Presiden Joko Widodo atau Jokowi menyetujui revisi UU KPK. Dia menilai UU tersebut sudah cukup tua, sehingga perlu disempurnakan.

"Kita tahu UU KPK telah berusia 17 tahun, perlu adanya penyempurnaan secara terbatas, sehingga pemberantasan korupsi makin efektif," kata Jokowi di Istana Negara, Jumat (13/9/2019).

Dia mengaku telah mempelajari dan mengikuti secara serius seluruh masukan-masukan yang diberikan para pegiat antikorupsi, dosen, mahasiswa, dan juga masukan dari para tokoh-tokoh bangsa yang menemuinya.

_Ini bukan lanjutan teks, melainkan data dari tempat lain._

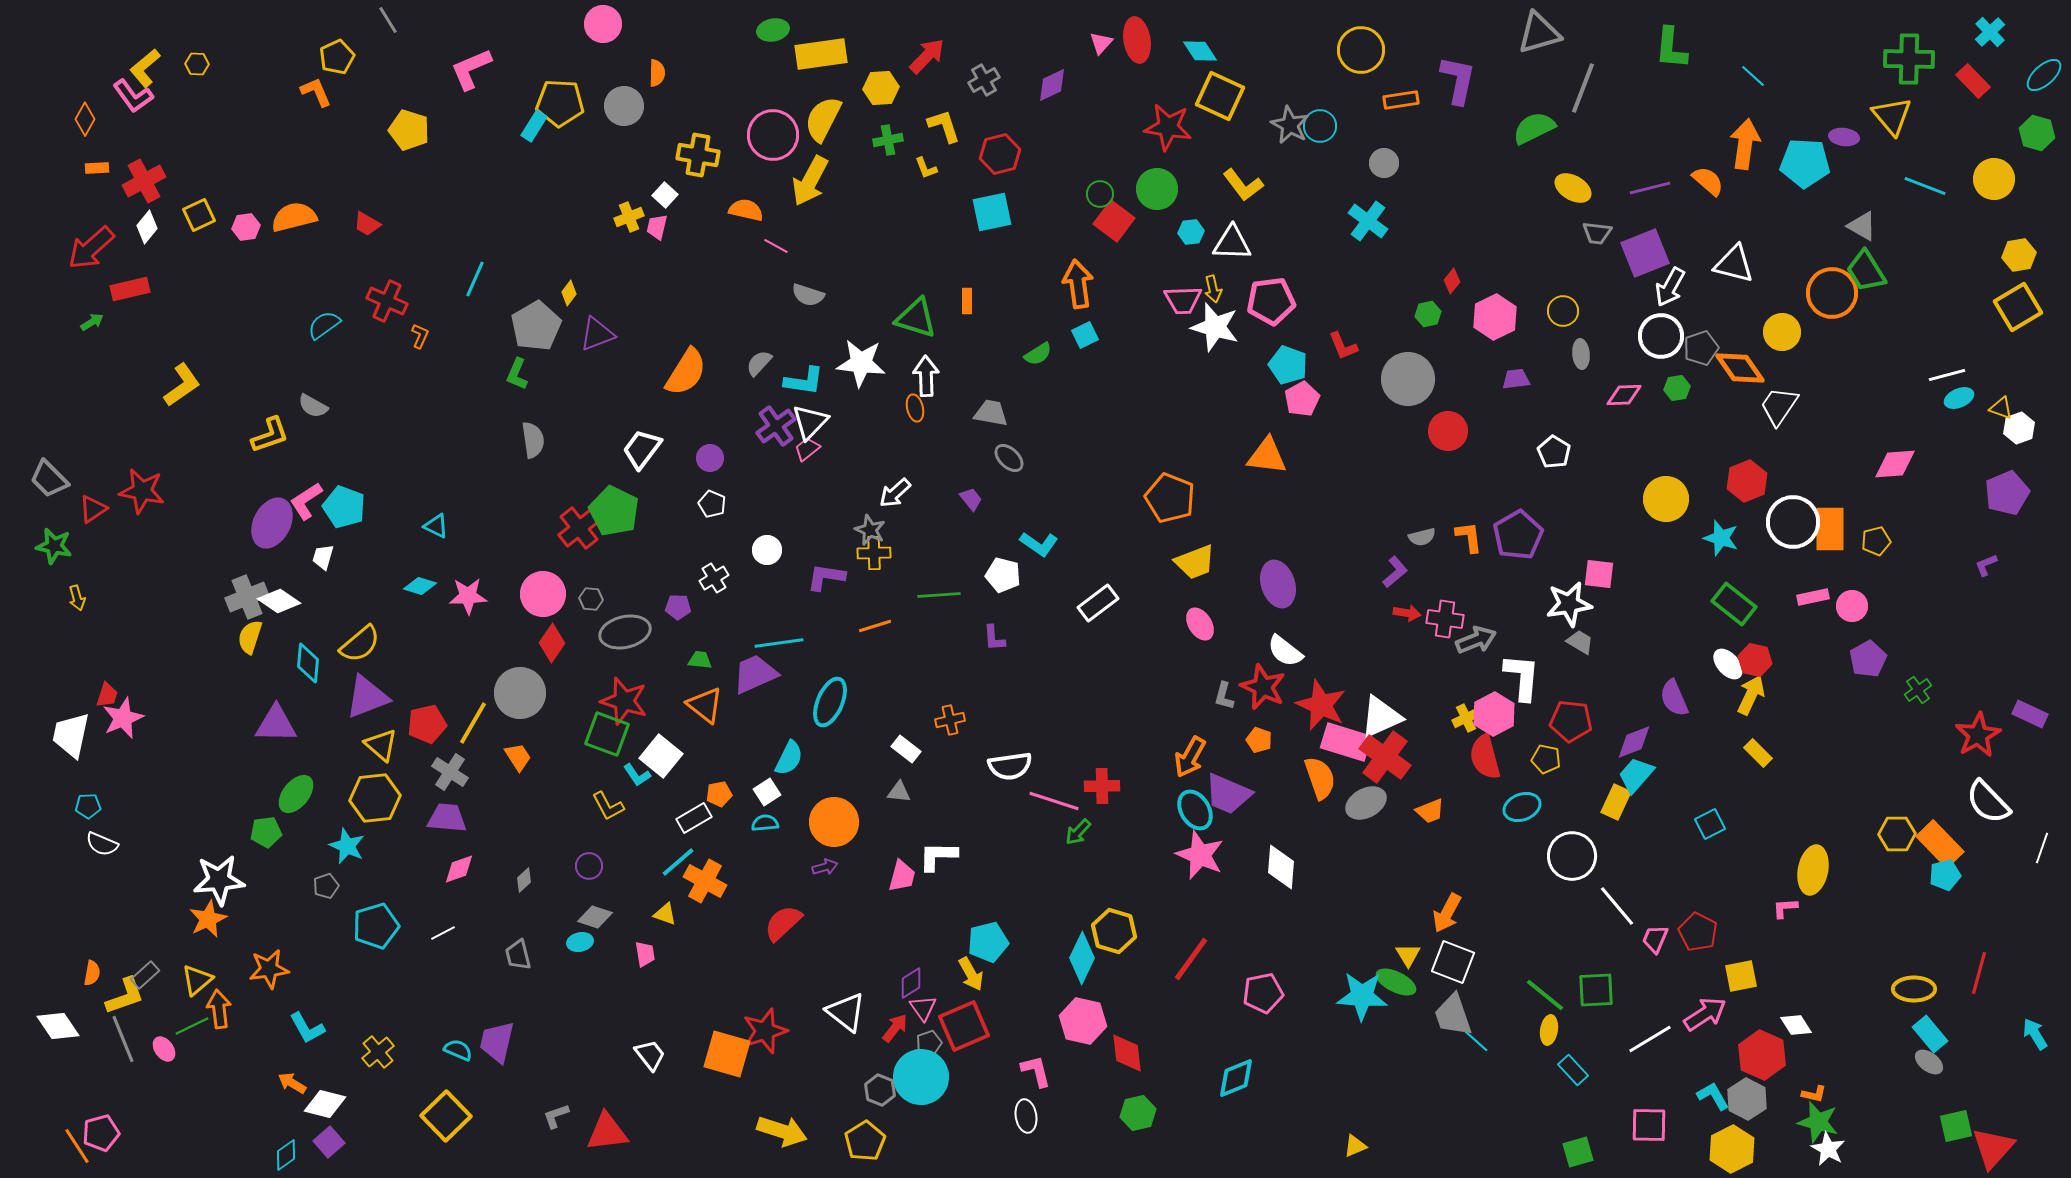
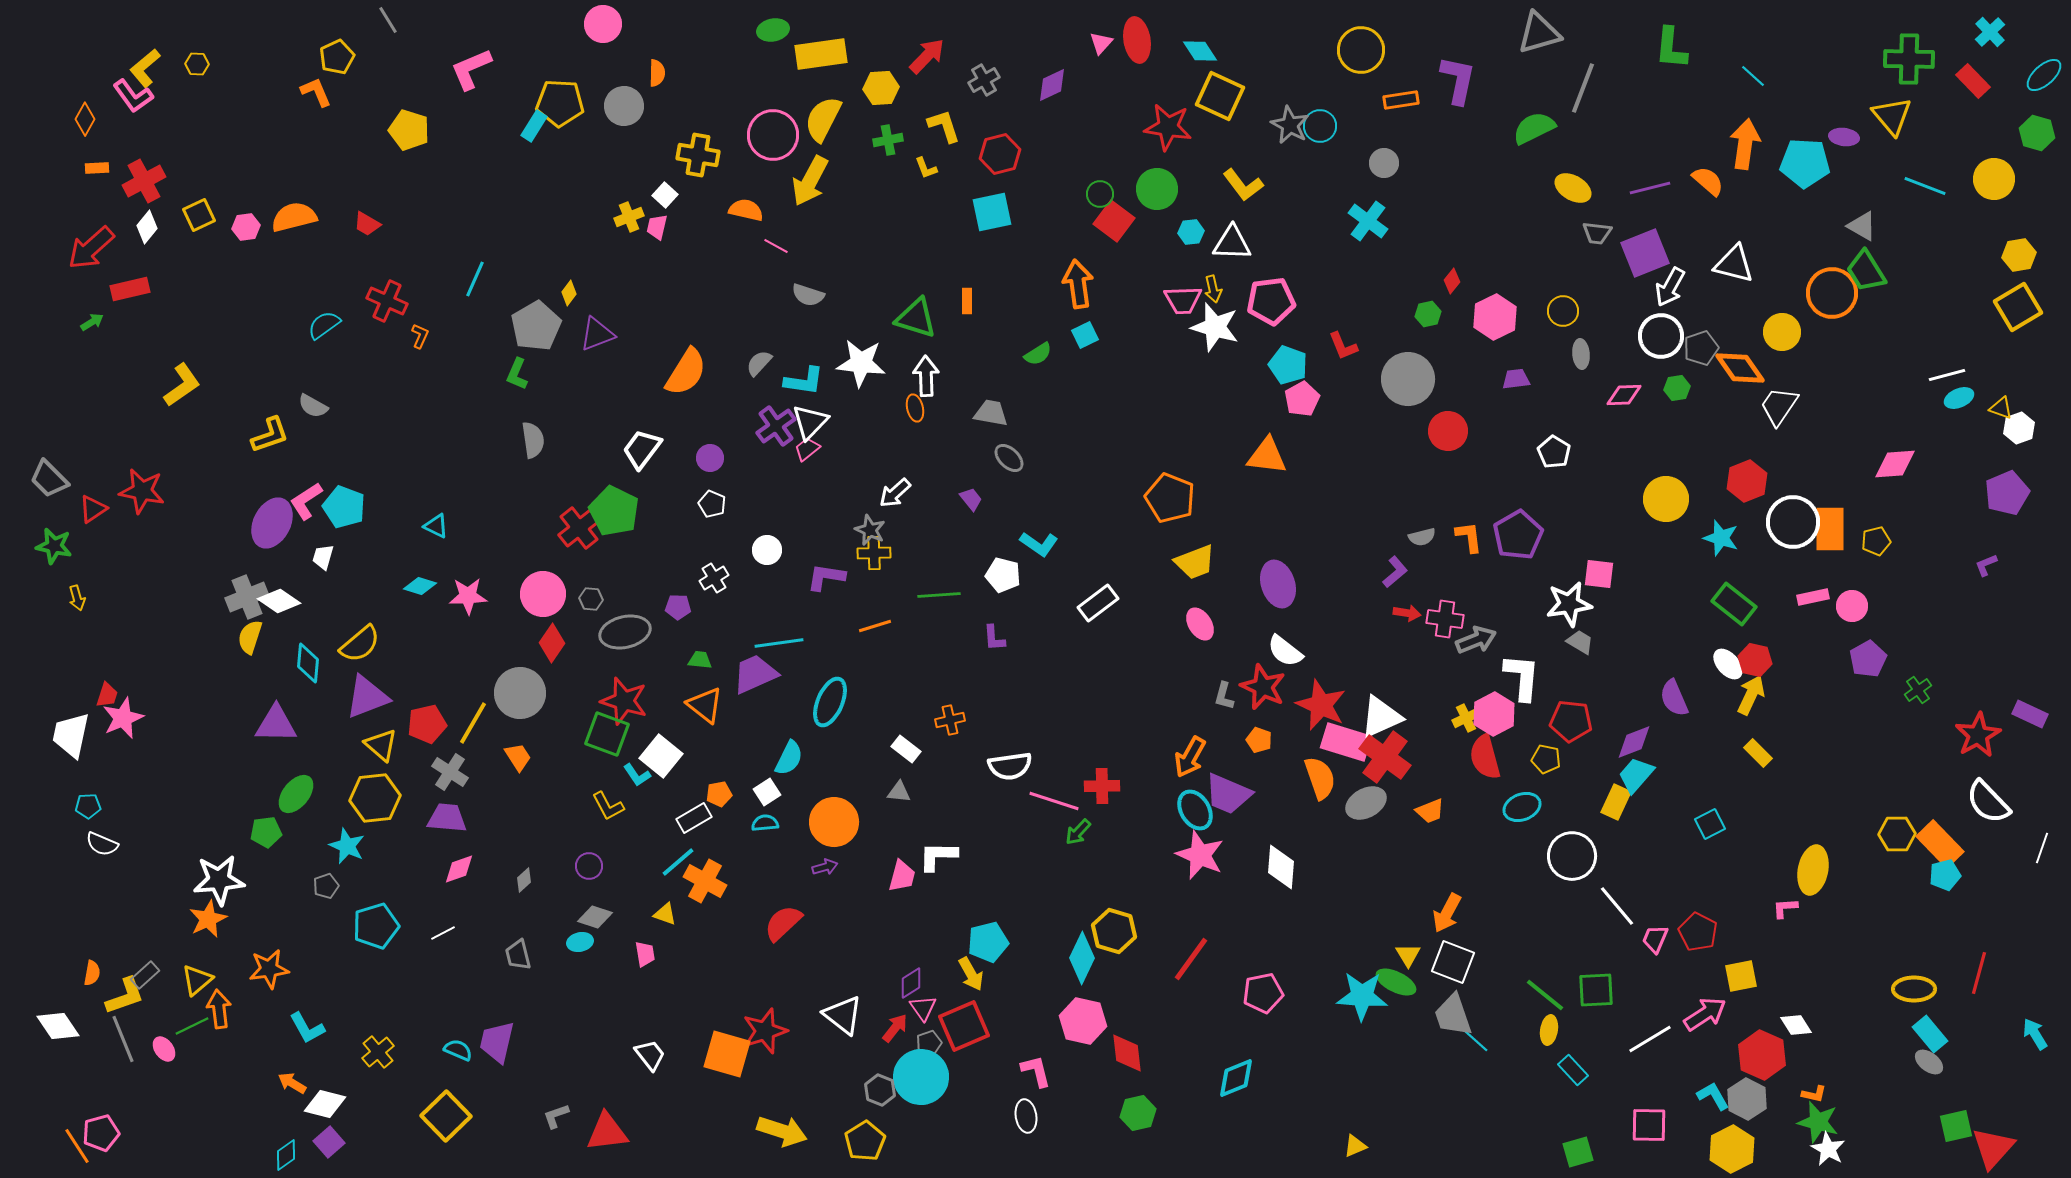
white triangle at (846, 1012): moved 3 px left, 3 px down
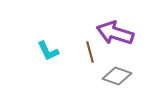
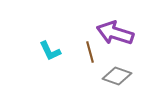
cyan L-shape: moved 2 px right
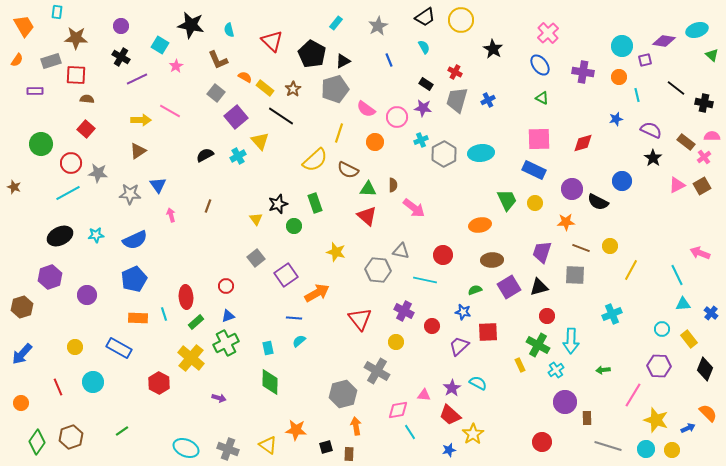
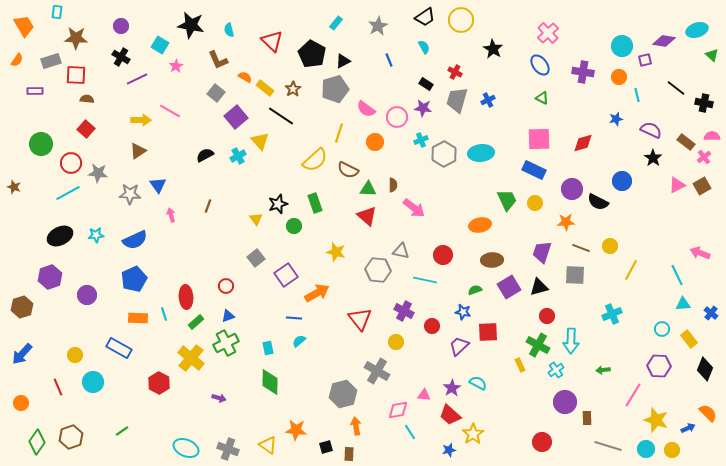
yellow circle at (75, 347): moved 8 px down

"Oleh karena itu, ketika ada inisiatif DPR untuk mengajukan revisi UU KPK, maka tugas pemerintah adalah meresponsnya. Menyiapkan daftar inventarisasi masalah dan menugaskan menteri untuk mewakili Presiden dalam pembahasan bersama DPR," ujar Jokowi.

Mantan Gubernur DKI Jakarta itu menegaskan komitmennya terhadap pemberantasan korupsi melalui KPK. Dia berjanji menjaga KPK agar lebih kuat dibanding lembaga lain dalam pemberantasan korupsi.

"Intinya KPK harus tetap memegang peran sentral dalam pemberantasan korupsi. Karena itu, KPK harus didukung dengan kewenangan dan kekuatan yang memadai dan harus lebih kuat dibandingkan dengan lembaga lain dalam pemberantasan korupsi," kata Jokowi.

Oleh karena itu, dia memberikan arahan ke Menkumham dan Menpan RB agar menyampaikan sikap dan pandangan pemerintah terkait subtansi-substansi di revisi UU KPK.